* [Excerpt provided]
+ + + +
# How do you recover a deleted partition on a hard drive?



## MatTheCat (Nov 16, 2011)

I was putting together my mothers new PC (mainly my old components) and decided that her hardrives were a mess and that I was going to merge the partitions.

On one the drives, I deleted and formatted partition B, and tried to merge it with partition A, simply by extending partition A to encompass the remaining capacity on the physical drive. Much to my horror however, the end result was that the whole of the physical drive was rendered into 500GB of 'Unallocated Space'.

There was lots of very important files on that hard-drive and losing them would be totally out of the question.

Does anyone know how to go about recovering a deleted partition?


----------



## lilhasselhoffer (Nov 16, 2011)

1) Make sure to disconnect the drive.  The system using the "unallocated" sectors as a paging file will bork your data.  Once reconnected make sure paging is off on that disk.
2) Follow the linked instructions from MS:http://support.microsoft.com/kb/245725
*3) Use google in the future*



* Instructions apply to newer OSs, not just the one listed.


----------



## MatTheCat (Nov 16, 2011)

lilhasselhoffer said:


> 1) Make sure to disconnect the drive.  The system using the "unallocated" sectors as a paging file will bork your data.  Once reconnected make sure paging is off on that disk.
> 2) Follow the linked instructions from MS:http://support.microsoft.com/kb/245725
> *3) Use google in the future*
> 
> ...



I did use google and the products of my google search took me to a freeware program....and when I tried to run it, several windows popped up declaring incompatibility and my mothers PC spzzed up and after that, Windows wouldnt come on.....she is probably still sitting reinstalling windows on it as I type.
+ + + +
* [Problems to work on]
(A) Answer these questions from the partition recovery thread, one answer per line and marked to match:
(i) How much space became 'Unallocated Space' after the merge attempt?
(ii) Which partition did the first poster try to extend?
(iii) What does the reply say to make sure is off on the disk once it is reconnected?
(B) Extract the passage of the partition recovery thread between "On one the drives, I" and "a deleted partition?", inclusive.
The listing that follows the partition recovery thread comes from a separate source.
+ + + +
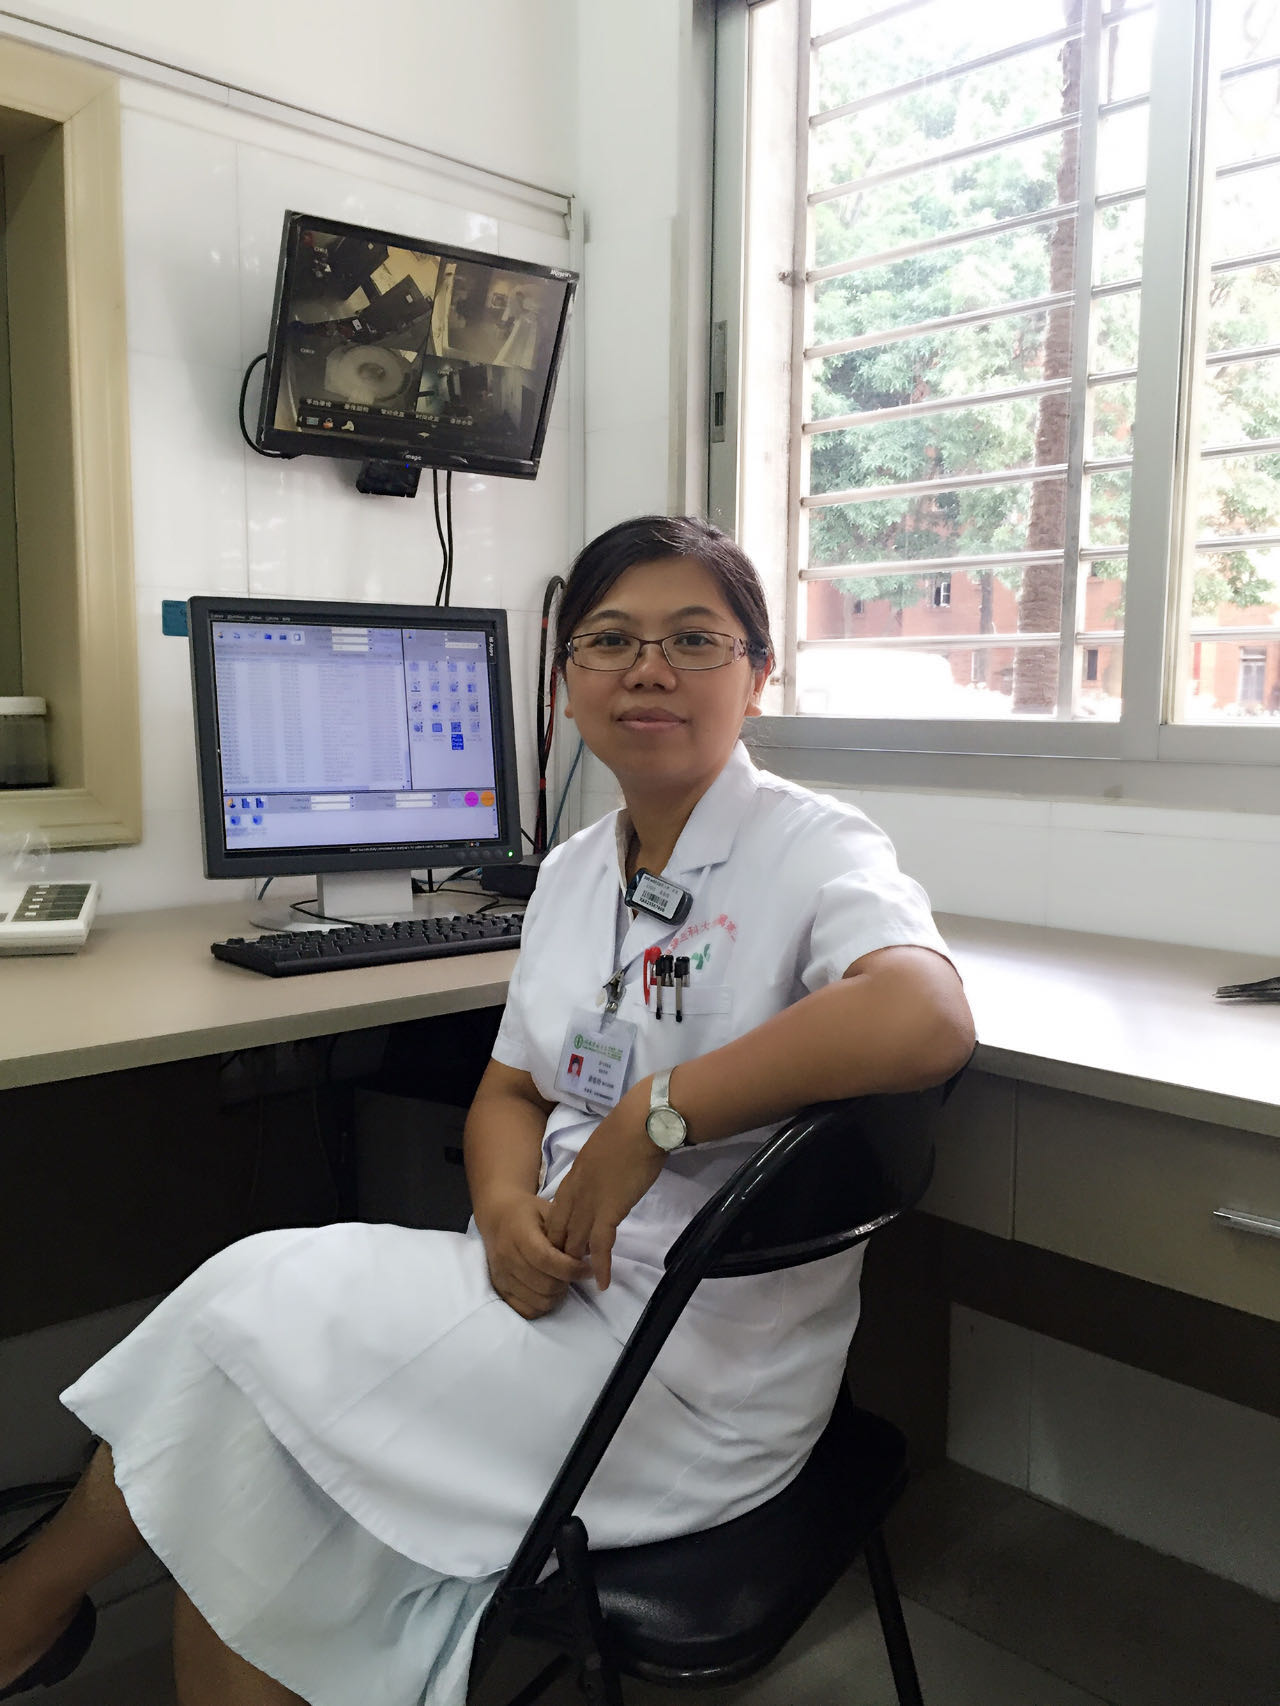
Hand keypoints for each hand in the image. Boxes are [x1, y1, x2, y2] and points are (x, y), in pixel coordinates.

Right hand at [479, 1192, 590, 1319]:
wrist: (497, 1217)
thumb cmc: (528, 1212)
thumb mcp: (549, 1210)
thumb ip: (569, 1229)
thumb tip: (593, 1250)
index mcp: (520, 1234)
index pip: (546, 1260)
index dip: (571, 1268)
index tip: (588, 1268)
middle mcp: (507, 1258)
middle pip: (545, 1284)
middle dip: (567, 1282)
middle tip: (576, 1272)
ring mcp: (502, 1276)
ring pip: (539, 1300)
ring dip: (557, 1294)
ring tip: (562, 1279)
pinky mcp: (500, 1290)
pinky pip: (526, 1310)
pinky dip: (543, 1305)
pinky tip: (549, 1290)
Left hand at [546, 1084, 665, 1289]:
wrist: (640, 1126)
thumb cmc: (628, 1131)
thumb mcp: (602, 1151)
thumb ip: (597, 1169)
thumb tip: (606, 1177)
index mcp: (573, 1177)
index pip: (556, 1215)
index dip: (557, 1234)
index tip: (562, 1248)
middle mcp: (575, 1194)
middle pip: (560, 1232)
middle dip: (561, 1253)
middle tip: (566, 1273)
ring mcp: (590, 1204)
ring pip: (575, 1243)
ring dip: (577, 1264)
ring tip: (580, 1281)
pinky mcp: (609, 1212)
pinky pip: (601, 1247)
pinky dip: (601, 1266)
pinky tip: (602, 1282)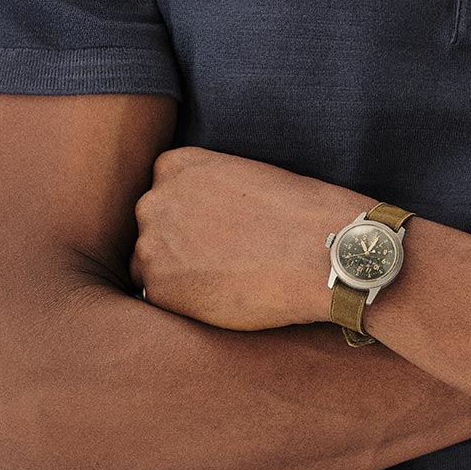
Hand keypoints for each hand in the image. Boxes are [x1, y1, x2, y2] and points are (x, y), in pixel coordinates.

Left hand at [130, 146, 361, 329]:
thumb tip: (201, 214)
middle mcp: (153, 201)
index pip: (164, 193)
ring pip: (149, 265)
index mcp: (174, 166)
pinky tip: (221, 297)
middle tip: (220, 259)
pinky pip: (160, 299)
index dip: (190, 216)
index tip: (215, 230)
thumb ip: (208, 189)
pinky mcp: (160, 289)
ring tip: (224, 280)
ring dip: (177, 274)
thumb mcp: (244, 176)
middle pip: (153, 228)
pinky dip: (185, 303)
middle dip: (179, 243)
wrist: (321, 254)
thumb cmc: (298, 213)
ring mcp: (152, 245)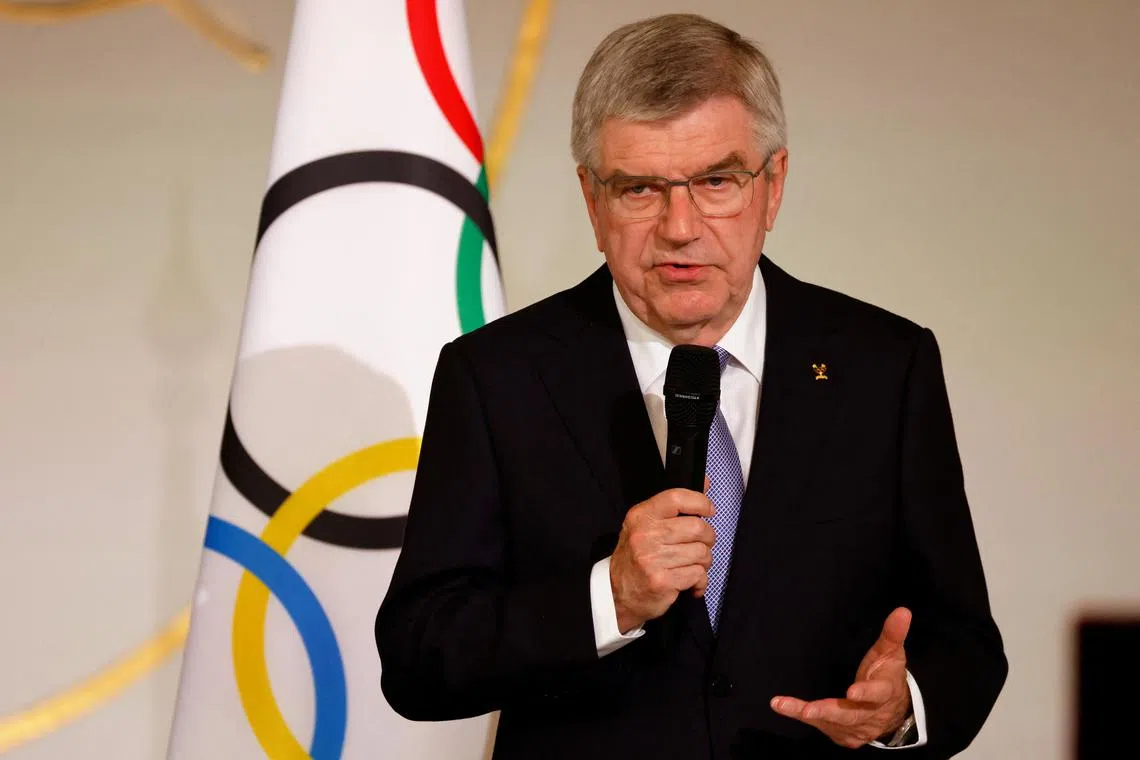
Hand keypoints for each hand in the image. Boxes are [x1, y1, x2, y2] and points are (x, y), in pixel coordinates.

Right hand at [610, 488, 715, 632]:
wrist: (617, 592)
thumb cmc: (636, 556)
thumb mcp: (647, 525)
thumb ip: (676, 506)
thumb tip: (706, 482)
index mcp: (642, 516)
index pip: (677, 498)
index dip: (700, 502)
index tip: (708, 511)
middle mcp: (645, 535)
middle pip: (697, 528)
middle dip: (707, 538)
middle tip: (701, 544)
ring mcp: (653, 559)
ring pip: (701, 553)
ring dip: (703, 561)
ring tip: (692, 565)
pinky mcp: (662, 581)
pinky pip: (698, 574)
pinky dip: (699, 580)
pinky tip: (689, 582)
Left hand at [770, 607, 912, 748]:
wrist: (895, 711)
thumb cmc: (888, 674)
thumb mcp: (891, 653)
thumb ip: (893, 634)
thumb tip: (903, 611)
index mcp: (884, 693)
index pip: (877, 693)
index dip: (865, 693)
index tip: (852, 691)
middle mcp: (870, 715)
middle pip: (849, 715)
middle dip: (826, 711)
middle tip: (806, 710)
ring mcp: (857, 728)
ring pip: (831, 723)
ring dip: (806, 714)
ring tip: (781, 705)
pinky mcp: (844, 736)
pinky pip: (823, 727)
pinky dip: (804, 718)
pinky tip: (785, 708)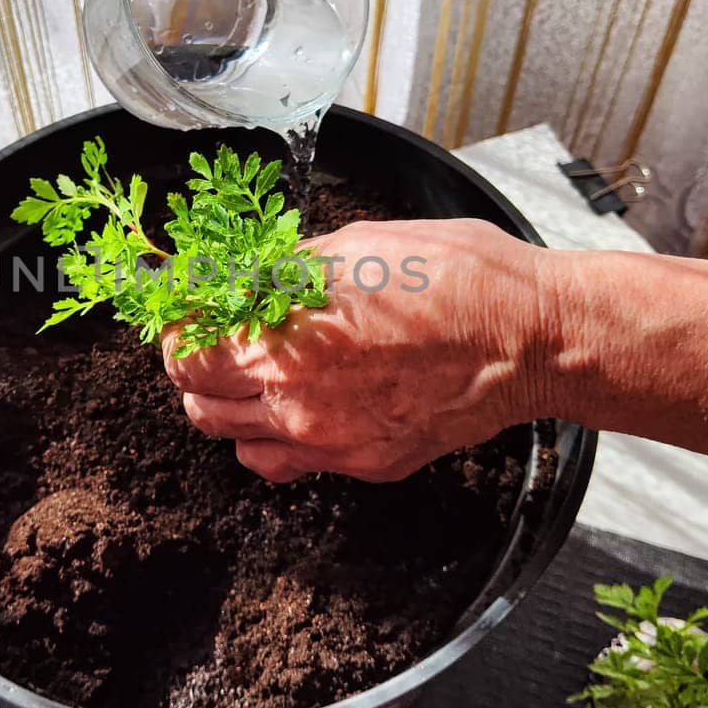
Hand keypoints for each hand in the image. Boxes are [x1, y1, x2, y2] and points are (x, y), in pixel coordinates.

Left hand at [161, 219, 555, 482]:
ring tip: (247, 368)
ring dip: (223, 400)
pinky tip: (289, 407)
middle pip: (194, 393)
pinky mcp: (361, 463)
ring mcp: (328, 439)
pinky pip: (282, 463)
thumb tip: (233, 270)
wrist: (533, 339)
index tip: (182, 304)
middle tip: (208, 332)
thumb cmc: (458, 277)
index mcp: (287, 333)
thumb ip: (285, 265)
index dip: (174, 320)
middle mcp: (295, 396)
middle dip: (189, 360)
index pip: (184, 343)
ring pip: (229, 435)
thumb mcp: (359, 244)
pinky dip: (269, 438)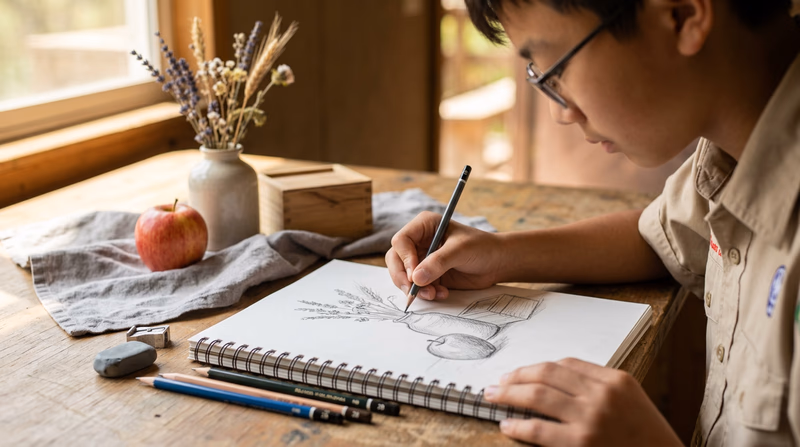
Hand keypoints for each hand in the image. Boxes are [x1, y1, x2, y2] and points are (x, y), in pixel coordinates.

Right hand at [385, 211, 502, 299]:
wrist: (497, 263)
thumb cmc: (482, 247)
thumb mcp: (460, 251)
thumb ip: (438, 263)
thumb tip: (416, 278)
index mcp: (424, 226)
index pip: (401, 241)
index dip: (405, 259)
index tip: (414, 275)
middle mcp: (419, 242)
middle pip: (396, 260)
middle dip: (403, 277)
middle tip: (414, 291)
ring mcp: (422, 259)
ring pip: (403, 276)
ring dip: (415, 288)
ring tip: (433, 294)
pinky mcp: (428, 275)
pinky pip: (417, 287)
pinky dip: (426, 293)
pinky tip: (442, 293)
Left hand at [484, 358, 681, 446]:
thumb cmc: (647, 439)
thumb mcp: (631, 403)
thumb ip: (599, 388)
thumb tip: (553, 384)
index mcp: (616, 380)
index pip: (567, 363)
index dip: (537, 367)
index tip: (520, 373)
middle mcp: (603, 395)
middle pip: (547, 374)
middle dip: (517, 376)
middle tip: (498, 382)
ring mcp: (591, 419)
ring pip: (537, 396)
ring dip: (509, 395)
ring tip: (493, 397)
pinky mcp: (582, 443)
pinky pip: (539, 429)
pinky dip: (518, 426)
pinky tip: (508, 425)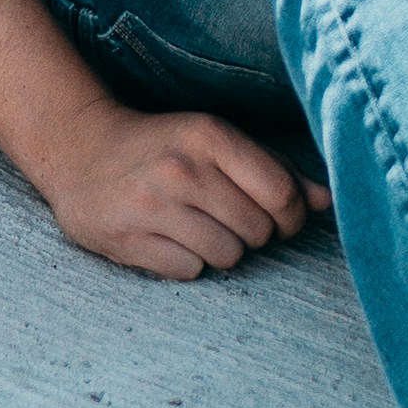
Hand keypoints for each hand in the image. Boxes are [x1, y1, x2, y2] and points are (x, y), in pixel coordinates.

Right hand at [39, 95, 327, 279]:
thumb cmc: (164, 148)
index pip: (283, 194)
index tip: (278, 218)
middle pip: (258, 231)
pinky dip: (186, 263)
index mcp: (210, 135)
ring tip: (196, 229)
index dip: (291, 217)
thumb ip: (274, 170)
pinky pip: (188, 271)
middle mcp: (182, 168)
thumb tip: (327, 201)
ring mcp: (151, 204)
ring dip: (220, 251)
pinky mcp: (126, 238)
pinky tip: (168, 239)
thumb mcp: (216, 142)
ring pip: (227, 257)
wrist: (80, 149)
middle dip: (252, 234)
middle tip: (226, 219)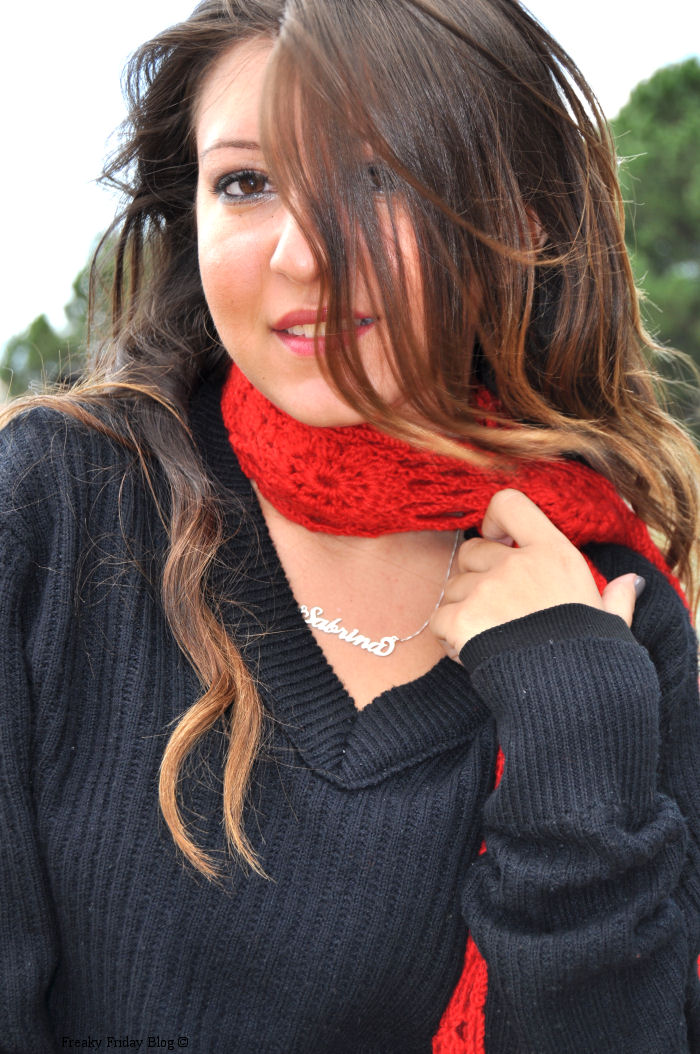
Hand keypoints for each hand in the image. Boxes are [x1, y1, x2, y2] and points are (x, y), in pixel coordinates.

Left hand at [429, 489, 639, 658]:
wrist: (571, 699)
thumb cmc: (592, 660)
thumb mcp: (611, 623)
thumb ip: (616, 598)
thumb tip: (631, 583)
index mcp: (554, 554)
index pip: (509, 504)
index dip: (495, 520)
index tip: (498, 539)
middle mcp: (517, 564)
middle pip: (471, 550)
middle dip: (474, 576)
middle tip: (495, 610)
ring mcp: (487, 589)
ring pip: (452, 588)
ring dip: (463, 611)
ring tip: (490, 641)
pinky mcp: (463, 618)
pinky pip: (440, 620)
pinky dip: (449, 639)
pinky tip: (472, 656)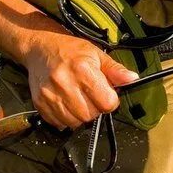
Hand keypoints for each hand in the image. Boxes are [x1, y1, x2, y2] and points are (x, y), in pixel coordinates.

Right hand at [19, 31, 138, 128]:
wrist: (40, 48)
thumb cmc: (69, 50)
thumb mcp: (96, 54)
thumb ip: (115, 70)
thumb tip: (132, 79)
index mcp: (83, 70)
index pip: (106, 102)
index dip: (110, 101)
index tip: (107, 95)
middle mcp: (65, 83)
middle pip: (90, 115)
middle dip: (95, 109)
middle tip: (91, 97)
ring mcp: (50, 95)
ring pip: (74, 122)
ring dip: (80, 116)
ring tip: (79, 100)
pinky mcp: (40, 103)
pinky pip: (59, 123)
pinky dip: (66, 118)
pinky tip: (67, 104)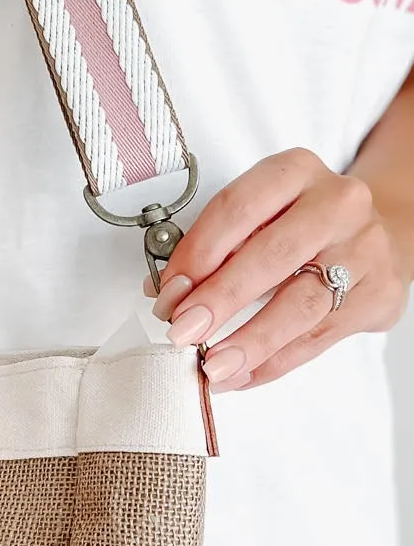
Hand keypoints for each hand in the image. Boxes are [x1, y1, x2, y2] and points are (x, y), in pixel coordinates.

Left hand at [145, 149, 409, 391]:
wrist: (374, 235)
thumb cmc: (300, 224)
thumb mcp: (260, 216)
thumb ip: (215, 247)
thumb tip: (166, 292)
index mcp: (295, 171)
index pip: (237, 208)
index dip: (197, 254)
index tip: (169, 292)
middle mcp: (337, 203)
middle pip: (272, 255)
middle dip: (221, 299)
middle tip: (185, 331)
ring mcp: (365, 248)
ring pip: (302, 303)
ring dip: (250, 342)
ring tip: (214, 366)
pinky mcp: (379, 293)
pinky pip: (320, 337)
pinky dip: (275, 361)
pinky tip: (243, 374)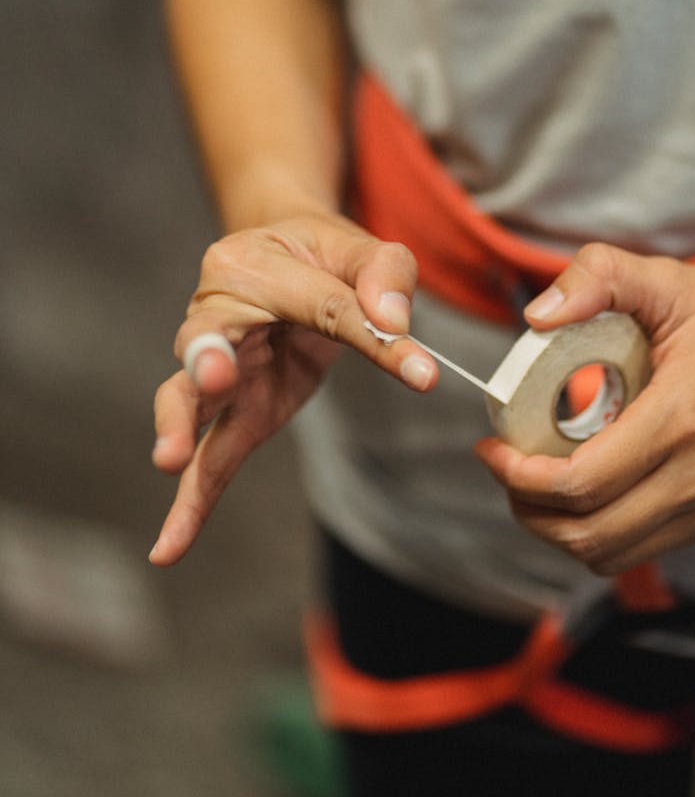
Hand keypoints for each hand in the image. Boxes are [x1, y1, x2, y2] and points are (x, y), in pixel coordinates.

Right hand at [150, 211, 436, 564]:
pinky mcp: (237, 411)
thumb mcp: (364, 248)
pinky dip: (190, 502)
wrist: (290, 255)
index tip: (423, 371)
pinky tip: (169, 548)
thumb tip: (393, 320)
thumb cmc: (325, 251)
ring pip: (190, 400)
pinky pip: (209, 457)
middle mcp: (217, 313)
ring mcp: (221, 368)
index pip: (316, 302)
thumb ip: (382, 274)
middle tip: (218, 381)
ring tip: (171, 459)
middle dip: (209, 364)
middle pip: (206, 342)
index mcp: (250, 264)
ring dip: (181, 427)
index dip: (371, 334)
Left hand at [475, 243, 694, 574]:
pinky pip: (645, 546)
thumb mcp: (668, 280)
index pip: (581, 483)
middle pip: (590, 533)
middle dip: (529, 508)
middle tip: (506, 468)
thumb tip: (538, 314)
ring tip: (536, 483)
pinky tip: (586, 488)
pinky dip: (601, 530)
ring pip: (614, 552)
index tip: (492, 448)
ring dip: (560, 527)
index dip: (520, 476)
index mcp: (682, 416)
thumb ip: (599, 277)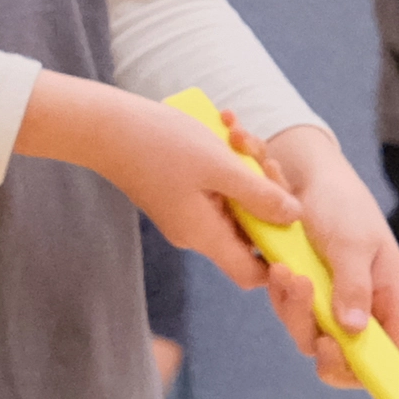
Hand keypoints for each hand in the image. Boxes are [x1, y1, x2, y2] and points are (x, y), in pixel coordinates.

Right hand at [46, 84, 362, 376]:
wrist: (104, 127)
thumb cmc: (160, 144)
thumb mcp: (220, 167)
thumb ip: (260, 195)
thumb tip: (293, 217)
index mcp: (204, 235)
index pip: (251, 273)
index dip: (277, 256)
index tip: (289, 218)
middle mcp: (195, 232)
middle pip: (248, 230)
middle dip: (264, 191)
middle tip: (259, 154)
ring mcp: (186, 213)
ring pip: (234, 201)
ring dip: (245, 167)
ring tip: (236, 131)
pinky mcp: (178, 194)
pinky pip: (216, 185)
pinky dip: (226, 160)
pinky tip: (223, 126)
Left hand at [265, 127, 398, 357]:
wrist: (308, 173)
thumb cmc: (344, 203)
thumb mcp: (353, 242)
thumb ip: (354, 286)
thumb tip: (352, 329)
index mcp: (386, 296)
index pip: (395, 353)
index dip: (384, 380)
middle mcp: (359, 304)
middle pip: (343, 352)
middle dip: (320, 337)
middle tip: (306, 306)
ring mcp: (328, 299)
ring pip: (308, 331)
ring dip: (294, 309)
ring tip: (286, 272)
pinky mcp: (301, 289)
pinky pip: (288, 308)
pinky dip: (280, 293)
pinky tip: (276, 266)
+ + + +
* [Task-by-task outputs]
(A)
(i) 500GB
(ii) Partition A
(iii) Paging

(B)
On one the drives, I deleted and formatted partition B, and tried to merge it with partition A, simply by extending partition A to encompass the remaining capacity on the physical drive. Much to my horror however, the end result was that the whole of the physical drive was rendered into 500GB of 'Unallocated Space'.

There was lots of very important files on that hard-drive and losing them would be totally out of the question.

Does anyone know how to go about recovering a deleted partition?